__Given task A__: In the passage on the downhole motor and packer, what prevents the housing 155 from rotating with the mandrel 152?
__Given task B__: Continue the passage on the downhole motor and rotate-to-set packer from its last sentence.

__Document__:

**********

As shown in FIG. 6B, the power section 132 of the motor 130 can have a rotor 133a that rotates in a stator 133b when fluid flows between them. A transmission section 134 transfers the rotation from the power section 132 to a drive mandrel 140, which is supported by a bearing section 136 in the motor 130. Fluid flow from the motor's uphole end 131, which couples to the coiled tubing (24) or other component, travels through the power section 132 and the transmission section 134 and eventually enters a flow bore 142 of the mandrel 140—beyond which extends the packer 150.

For its part, the rotate-to-set type packer 150 can be similar to Weatherford's Ultra-Lok packer or other type of Lok-set packer. The packer 150 is retrievable, and the packing element 156 is set by compression. Preferably, rotation sets and releases the packer 150. For example, the packer 150 can have a mandrel 152 coupled to the drive mandrel 140 of the motor 130. Disposed on the mandrel 152, the packer 150 can have a housing 155, a packing element 156, biased locators 157, and biased drag blocks or grips 158.

The packing element 156 is configured to set using the rotation from the motor 130. In particular, the biased locators 157 can be used to locate the packer 150 in a sliding sleeve (100A-C). The mandrel 152 can be rotated and includes external threads 153 on which a ratchet 154 rides to move the housing 155 on the mandrel 152 to compress the packing element 156. The biased drag blocks 158 can engage against a surrounding sidewall to prevent the housing 155 from rotating with the mandrel 152. Once set in the sleeve (100A-C), the packer 150 rotates the sleeve (100A-C) open, as discussed in more detail below. When set, the packer 150 may also be capable of handling a suitable pressure rating (e.g., 8-KSI) for treatment to be applied. Releasing the packer 150 may require pulling by the coiled tubing (24) while rotating, which can unset the packing element 156 and release the packer 150.

**********

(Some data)

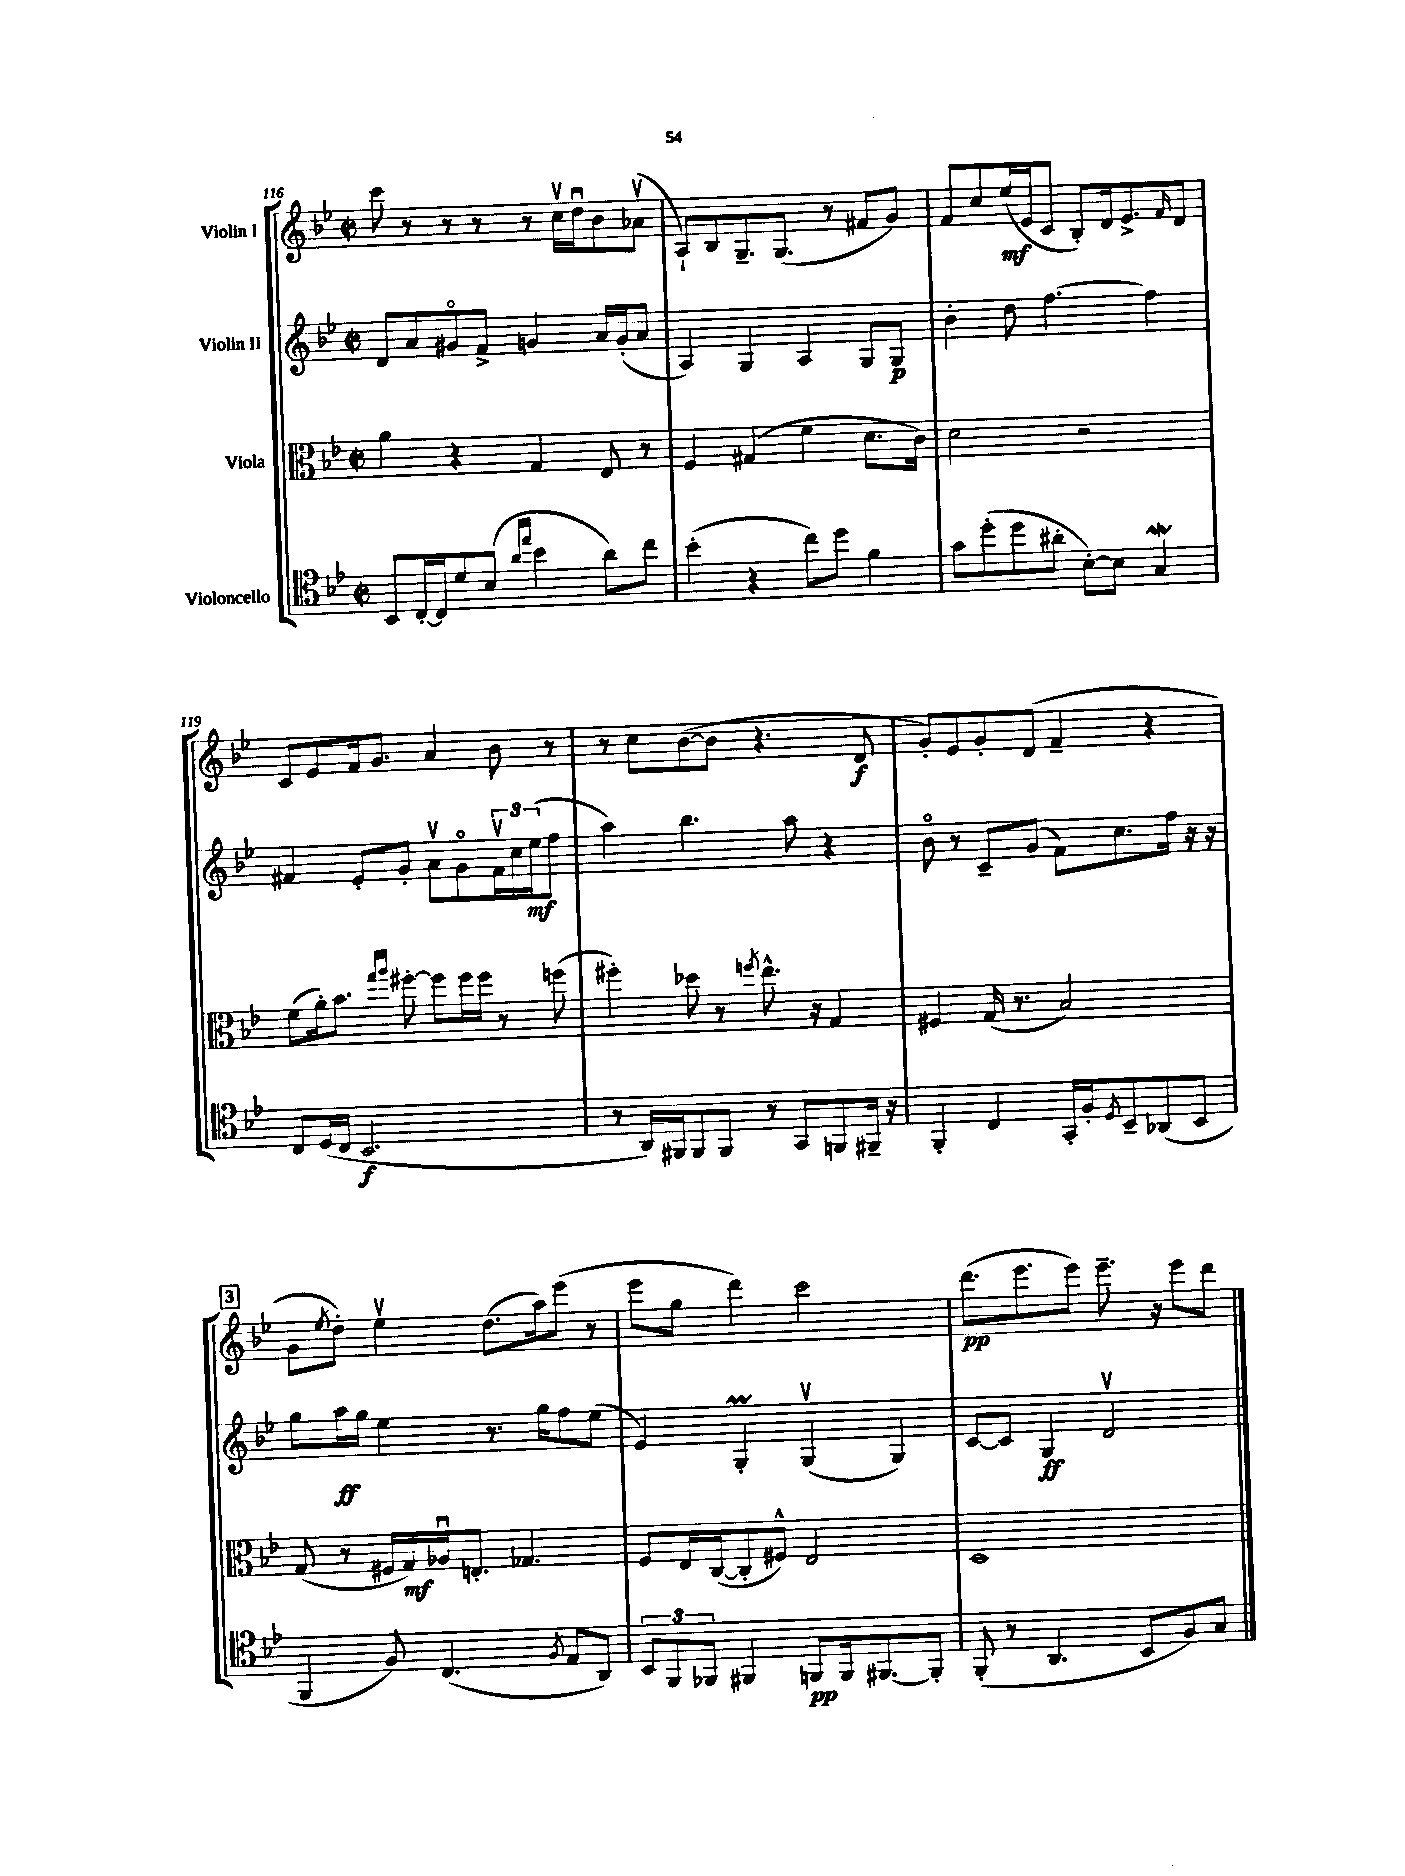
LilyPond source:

<<
\new StaffGroup <<
\new Staff = "s0" \with { instrumentName = "Violin I" } {
    \clef treble \key bes \major \defaultTimeSignature \time 2/2
    c'''8 r8 r8 r8 r8 c''16\upbow d''16\downbow bes'8 aes'8\upbow( |
    a8-!) bes8 g8.-- g8.( r8 fis'8 g'8) |
    f'8 c''8 ees''16\mf( ees'16 c'8 bes8-.) d'16 ees'8.-> \grace { f'16 } d'8 |
    c'8 ees'8 f'16 g'8. a'4 bes'8 r8 |
    r8 c''8 bes'8~( bes'8 r4. d'8\f |
    g'8-.) ees'8 g'8-. d'8( f'4-- r4 |
    \mark \markup { \box "3" } g'8 \acciaccatura { ees''8 } d''8-.) ees''4\upbow d''8.( a''16) ees'''8( r8 |
    ees'''8 g''8 d'''4) c'''2 |
    d'''8.\pp( ees'''8. ees'''8) ees'''8.-- r16 ees'''8 d'''8 \bar "|." |
}
\new Staff = "s1" \with { instrumentName = "Violin II" } {
    \clef treble \key bes \major \defaultTimeSignature \time 2/2
    d'8 a'8 gis'8\flageolet f'8-> g'4 a'16 g'16-.( a'8 |
    a4) g4 a4 g8 g8\p |
    bes'4-. d''8 f''4.~ f''4 |
    fis'4 ees'8-. g'8-. a'8\upbow g'8\flageolet \tuplet 3/2 { fis'16\upbow c''16 ees''16\mf( } f''8 |
    a''4) bes''4. a''8 r4 |
    bes'8\flageolet r8 c'8-- g'8( f'8) c''8. f''16 r16 r16 |
    \mark \markup { \box "3" } g''8 a''16\ff g''16 ees''4 r8. g''16 f''8 ees''8( |
    ees'4) g4-.\prall g4\upbow( g4) |
    c'8~ c'8 g4\ff d'2\upbow \bar "|." |
}
\new Staff = "s2" \with { instrumentName = "Viola" } {
    \clef alto \key bes \major \defaultTimeSignature \time 2/2
    a'4 r4 g4 ees8 r8 |
    f4 gis4( f'4 d'8. c'16) |
    d'2 r2 |
    f'8( a'16-.) bes'8. \grace { g''16 a''16 } fis''8~-. fis''8 fis''16 fis''16 r8 f''8( |
    fis''4-.) des''8 r8 \acciaccatura { f''8 } ees''8.-^ r16 g4 |
    fis4 g16( r8. bes2) |
    \mark \markup { \box "3" } g8( r8 fis16 g16\mf) aes16\downbow e8.-. ges4. |
    f8 ees16 c16~( c8-. fis8-^) ees2 |
    d1 \bar "|." |
}
\new Staff = "s3" \with { instrumentName = "Violoncello" } {
    \clef tenor \key bes \major \defaultTimeSignature \time 2/2
    bes,8 c16~-. c16 d'8 bes8( \grace { a'16 ees''16 } bes'4 a'8) c''8 |
    bes'4-.( r4 c''8) d''8 f'4 |
    g'8 d''8-.( d''8 ais'8-. bes8~-.) bes8 g4\mordent |
    c8 d16( c16 bes,2.\f |
    r8 a,16) fis,16 fis,8 fis,8 r8 g,8 f,8 fis,16-- r16 |
    f,4-. c4 g,16-. f16-. \acciaccatura { d8 } bes,8-- aes,8( bes,8 |
    \mark \markup { \box "3" } f,4 f8) c4.( \acciaccatura { f8 } ees8 a,8) |
    \tuplet 3/2 { bes,8 f,8 fes,8 } fis,4 f,8\pp f,16 fis,8.~ fis,8-. |
    f,8-.( r8 a,4. bes,8 f8) g8 \bar "|." |
}
>>
>>
\layout { \context { \Score currentBarNumber = #116 } }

**********

__Right answer A__: The biased drag blocks 158, which engage against a surrounding sidewall.

__Right answer B__:
Turning now to FIGS. 7A-7B, a sliding sleeve or port collar 100 according to the present disclosure is shown in a closed condition (FIG. 7A) and an open condition (FIG. 7B). The sleeve 100 installs in a conventional way on uphole and downhole sections of tubing or casing (14). The sleeve 100 has a housing 102 with a bore 104 passing therethrough. An insert 110 is movable in the bore 104 relative to ports 105 defined in the housing 102. When the insert 110 is in the closed condition (FIG. 7A), flow out of the sleeve 100 through the ports 105 is prevented. When the insert 110 is in the opened condition (FIG. 7B), the ports 105 can communicate fluid from the bore 104 outside the sleeve 100 to treat the formation.

The sleeve 100 can also include various other conventional features. For example, detents (not shown) can be formed at positions in the bore 104 for engaging lock tabs (not shown) on the insert 110. Seals 114 on the insert 110 can seal off the exit ports 105 when the insert 110 is in the closed condition (FIG. 7A). These and other conventional features may be present on the sleeve 100.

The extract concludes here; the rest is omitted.